** What is expected **
Output everything from the start of the records down to the line containing "65: (319, 514)", including that line, as a numbered list with blank lines left out.

··· Data under study ···

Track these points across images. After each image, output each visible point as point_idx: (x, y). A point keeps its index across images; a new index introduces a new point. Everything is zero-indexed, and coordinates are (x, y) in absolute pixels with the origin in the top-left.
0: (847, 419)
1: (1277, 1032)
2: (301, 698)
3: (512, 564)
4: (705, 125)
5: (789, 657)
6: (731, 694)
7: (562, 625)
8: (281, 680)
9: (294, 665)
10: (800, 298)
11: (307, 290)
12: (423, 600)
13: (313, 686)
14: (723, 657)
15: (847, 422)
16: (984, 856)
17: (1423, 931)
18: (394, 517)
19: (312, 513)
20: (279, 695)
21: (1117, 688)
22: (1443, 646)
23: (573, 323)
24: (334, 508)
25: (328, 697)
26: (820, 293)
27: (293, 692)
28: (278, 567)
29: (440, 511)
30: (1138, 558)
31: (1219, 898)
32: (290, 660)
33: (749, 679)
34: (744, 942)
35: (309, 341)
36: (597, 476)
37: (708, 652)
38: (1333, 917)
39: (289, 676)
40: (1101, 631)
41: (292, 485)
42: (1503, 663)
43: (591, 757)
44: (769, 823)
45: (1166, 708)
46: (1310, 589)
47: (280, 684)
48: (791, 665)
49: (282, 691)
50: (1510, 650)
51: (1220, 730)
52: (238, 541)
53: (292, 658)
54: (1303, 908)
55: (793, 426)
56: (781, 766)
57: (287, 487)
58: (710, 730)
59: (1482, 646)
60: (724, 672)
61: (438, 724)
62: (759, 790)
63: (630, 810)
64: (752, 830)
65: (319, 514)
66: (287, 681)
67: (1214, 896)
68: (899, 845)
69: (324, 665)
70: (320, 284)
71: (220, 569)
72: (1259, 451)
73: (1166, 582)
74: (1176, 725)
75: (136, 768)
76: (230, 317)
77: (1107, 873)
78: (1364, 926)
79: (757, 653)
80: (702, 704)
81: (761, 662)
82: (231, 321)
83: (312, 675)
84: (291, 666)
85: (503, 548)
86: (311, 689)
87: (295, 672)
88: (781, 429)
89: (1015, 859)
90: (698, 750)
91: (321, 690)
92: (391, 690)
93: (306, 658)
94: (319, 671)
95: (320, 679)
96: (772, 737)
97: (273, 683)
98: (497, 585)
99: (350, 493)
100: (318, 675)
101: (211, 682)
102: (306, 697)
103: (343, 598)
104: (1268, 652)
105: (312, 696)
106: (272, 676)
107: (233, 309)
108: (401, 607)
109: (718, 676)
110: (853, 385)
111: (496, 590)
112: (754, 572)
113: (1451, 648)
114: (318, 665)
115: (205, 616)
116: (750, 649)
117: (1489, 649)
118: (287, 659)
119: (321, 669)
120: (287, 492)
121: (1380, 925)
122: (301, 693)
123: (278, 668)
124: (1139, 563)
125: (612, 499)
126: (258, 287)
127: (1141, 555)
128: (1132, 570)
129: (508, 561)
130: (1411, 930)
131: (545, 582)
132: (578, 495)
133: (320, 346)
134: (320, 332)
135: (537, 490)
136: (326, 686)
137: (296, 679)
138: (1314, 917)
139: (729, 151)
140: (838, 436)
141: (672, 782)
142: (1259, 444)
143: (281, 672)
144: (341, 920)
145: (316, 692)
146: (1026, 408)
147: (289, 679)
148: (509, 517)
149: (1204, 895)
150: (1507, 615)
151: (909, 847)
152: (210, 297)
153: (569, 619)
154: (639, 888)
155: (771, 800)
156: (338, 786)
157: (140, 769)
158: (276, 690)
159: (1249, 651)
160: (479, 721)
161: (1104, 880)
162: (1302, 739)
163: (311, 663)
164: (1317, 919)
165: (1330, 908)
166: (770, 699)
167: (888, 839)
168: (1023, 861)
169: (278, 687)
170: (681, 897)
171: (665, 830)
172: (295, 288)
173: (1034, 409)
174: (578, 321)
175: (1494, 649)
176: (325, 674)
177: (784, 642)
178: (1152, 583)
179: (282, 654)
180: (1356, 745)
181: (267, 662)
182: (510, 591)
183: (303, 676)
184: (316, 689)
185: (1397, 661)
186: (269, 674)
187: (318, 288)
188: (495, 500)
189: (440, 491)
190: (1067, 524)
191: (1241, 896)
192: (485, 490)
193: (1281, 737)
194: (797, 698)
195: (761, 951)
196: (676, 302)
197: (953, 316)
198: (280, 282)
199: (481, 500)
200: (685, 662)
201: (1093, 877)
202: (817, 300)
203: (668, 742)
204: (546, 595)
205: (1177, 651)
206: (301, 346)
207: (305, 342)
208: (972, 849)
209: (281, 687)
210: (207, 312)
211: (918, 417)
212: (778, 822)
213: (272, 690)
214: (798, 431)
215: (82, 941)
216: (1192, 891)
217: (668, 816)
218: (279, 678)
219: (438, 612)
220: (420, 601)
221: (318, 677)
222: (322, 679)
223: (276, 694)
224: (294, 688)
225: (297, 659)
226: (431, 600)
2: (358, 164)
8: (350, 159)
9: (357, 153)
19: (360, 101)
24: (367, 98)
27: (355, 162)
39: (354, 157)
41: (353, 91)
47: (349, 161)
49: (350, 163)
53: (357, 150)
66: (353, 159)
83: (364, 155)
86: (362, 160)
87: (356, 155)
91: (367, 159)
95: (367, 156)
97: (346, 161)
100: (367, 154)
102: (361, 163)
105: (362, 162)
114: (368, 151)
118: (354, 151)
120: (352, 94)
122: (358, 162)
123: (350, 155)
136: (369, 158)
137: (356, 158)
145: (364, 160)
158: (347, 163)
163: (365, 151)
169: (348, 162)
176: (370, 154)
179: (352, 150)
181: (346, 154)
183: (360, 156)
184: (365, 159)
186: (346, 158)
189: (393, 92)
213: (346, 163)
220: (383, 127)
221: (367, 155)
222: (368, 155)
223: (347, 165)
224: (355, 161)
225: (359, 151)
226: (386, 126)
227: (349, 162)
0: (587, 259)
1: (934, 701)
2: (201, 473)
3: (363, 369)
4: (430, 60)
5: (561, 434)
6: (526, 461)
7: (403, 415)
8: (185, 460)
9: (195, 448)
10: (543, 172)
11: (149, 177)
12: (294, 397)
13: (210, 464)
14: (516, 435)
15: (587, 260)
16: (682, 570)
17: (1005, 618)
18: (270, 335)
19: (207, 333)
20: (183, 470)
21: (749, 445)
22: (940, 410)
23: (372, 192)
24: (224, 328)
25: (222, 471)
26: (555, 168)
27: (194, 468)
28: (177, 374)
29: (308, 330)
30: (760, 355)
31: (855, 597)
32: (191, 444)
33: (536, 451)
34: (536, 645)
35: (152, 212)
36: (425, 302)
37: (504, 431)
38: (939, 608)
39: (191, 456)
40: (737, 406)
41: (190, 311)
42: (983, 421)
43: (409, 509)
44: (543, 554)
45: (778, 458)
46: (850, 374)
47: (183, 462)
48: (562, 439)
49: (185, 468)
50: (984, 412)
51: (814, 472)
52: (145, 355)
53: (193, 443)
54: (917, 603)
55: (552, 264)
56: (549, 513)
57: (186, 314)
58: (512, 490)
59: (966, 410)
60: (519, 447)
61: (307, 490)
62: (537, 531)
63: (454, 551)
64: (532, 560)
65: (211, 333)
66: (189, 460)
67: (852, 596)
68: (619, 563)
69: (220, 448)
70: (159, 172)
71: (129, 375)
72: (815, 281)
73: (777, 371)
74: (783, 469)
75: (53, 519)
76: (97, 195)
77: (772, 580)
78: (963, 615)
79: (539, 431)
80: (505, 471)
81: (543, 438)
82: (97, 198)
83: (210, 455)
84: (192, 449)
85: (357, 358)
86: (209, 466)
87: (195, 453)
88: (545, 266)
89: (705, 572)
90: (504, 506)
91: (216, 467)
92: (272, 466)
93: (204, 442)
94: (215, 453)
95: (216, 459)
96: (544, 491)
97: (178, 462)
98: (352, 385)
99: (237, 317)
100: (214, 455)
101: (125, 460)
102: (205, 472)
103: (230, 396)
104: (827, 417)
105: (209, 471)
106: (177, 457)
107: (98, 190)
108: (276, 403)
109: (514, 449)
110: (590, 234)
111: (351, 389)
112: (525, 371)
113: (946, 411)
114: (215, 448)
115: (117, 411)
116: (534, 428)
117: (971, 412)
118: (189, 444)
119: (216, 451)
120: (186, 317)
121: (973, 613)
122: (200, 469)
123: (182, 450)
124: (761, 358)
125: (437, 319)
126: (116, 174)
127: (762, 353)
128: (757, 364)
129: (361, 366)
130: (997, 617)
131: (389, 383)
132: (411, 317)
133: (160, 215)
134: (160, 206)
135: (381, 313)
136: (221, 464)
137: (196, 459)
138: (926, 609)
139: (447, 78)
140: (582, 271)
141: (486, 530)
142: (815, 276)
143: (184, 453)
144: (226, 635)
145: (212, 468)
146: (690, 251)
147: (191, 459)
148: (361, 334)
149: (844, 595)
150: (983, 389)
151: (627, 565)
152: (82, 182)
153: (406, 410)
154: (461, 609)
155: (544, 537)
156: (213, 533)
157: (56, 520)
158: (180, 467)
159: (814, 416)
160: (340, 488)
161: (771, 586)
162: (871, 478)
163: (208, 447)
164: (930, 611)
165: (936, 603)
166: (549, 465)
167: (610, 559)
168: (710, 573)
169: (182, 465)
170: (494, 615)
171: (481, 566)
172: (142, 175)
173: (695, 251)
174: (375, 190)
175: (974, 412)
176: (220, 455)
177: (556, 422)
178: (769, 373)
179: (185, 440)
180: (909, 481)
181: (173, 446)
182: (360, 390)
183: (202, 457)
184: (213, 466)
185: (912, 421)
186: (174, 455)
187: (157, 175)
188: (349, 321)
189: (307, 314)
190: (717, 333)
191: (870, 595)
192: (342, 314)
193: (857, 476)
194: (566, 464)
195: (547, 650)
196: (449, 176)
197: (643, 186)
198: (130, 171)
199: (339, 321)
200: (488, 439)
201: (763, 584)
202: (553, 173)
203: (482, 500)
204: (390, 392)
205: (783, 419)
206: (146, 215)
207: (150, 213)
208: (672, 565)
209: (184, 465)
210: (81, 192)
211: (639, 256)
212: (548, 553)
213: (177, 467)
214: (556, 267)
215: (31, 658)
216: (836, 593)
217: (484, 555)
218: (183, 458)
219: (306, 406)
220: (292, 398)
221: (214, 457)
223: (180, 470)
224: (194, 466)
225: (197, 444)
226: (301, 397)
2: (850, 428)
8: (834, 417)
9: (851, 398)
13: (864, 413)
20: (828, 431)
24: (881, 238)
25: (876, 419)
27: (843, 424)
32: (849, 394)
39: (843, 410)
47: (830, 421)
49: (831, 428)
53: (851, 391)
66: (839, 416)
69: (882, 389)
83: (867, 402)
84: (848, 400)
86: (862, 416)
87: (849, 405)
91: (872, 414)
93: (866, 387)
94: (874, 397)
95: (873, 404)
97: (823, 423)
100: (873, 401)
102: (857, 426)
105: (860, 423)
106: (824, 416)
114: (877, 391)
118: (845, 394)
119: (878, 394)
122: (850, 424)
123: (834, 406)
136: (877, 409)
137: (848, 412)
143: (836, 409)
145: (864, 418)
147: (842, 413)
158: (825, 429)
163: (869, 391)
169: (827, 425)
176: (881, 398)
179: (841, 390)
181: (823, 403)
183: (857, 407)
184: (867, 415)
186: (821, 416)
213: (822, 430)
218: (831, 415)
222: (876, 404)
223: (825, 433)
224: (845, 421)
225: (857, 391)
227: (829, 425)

···

** Finished exercise **
1. Track these points across images. After each image, output each visible point as point_idx: (x, y). A point keeps its index across images; a new index introduces a new point. Everything is zero-indexed, and coordinates are (x, y) in absolute pixels with the origin in the top-left.
2. 0: (847, 419)
3. 1: (1277, 1032)
4. 2: (301, 698)
5. 3: (512, 564)
6. 4: (705, 125)
7. 5: (789, 657)
8. 6: (731, 694)
9. 7: (562, 625)
10. 8: (281, 680)
11. 9: (294, 665)
12. 10: (800, 298)
13. 11: (307, 290)
14. 12: (423, 600)
15. 13: (313, 686)
16. 14: (723, 657)
17. 15: (847, 422)
18. 16: (984, 856)
19. 17: (1423, 931)
20. 18: (394, 517)
21. 19: (312, 513)
22. 20: (279, 695)
23. 21: (1117, 688)
24. 22: (1443, 646)
25. 23: (573, 323)
26. 24: (334, 508)
27. 25: (328, 697)
28. 26: (820, 293)
29. 27: (293, 692)
30. 28: (278, 567)
31. 29: (440, 511)
32. 30: (1138, 558)
33. 31: (1219, 898)
34. 32: (290, 660)
35. 33: (749, 679)
36. 34: (744, 942)
37. 35: (309, 341)
38. 36: (597, 476)
39. 37: (708, 652)
40. 38: (1333, 917)
41. 39: (289, 676)
42. 40: (1101, 631)
43. 41: (292, 485)
44. 42: (1503, 663)
45. 43: (591, 757)
46. 44: (769, 823)
47. 45: (1166, 708)
48. 46: (1310, 589)
49. 47: (280, 684)
50. 48: (791, 665)
51. 49: (282, 691)
52. 50: (1510, 650)
53. 51: (1220, 730)
54. 52: (238, 541)
55. 53: (292, 658)
56. 54: (1303, 908)
57. 55: (793, 426)
58. 56: (781, 766)
59. 57: (287, 487)
60. 58: (710, 730)
61. 59: (1482, 646)
62. 60: (724, 672)
63. 61: (438, 724)
64. 62: (759, 790)
65. 63: (630, 810)
66. 64: (752, 830)
67. 65: (319, 514)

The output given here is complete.